Results of an international survey regarding the sexual and reproductive health and human rights of women living with HIV (WLHIV) have been presented before a World Health Organisation meeting in Geneva.
The survey — the largest of its kind ever conducted — found almost 90% of the respondents reported experiencing violence or fear of violence because of their HIV status. This resulted in respondents keeping their HIV secret from partners, family and health workers. More than 80% of participants reported experiences of depression, shame and feelings of rejection.
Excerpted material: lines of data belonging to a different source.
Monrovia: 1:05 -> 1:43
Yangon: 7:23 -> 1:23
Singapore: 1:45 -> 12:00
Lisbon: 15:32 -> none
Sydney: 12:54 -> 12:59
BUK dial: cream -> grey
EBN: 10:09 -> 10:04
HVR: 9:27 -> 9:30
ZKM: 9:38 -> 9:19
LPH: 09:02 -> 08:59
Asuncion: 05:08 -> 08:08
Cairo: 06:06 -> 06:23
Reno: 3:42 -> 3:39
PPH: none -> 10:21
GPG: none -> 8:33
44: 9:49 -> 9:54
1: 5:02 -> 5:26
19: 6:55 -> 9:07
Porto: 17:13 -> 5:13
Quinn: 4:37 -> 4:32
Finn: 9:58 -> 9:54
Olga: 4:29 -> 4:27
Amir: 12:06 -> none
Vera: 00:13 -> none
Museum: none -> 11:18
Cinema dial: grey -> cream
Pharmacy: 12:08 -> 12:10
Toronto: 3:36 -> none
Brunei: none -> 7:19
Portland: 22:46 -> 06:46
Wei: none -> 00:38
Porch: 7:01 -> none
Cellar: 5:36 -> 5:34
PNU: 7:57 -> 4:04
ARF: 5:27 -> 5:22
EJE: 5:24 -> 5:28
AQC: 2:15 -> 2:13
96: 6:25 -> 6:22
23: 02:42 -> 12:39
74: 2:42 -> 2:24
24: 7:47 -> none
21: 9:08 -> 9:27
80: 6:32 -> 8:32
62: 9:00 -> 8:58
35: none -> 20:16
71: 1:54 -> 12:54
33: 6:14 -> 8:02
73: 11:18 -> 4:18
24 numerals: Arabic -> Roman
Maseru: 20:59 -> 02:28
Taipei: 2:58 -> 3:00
The 945 respondents — from 94 countries, and aged between 15-72 — also reported widespread difficulty in decision-making around when, how and with whom to have sex, and whether and when to have children. Partners and/or family members were often making such decisions for them. The most prevalent fear for women around pregnancy was onward transmission to a child or partner; this was compounded by stigmatising attitudes from healthcare staff.
Peer support from other WLHIV was found to be fundamental to respondents’ wellbeing but such support was limited. Concerns about punitive and repressive laws were widespread, and respondents voiced disappointment that the experiences of WLHIV went largely unacknowledged by decision-makers. The impact of poverty was emphasised with the resulting strain on mental, physical and sexual health evident throughout the survey.
The survey’s authors’ recommendations include: healthcare providers adopting and upholding respectful policies and practices; health services implementing a holistic, women-centred approach to sexual and reproductive healthcare; gender equality and human rights principles embedded in all healthcare policies, practices and training.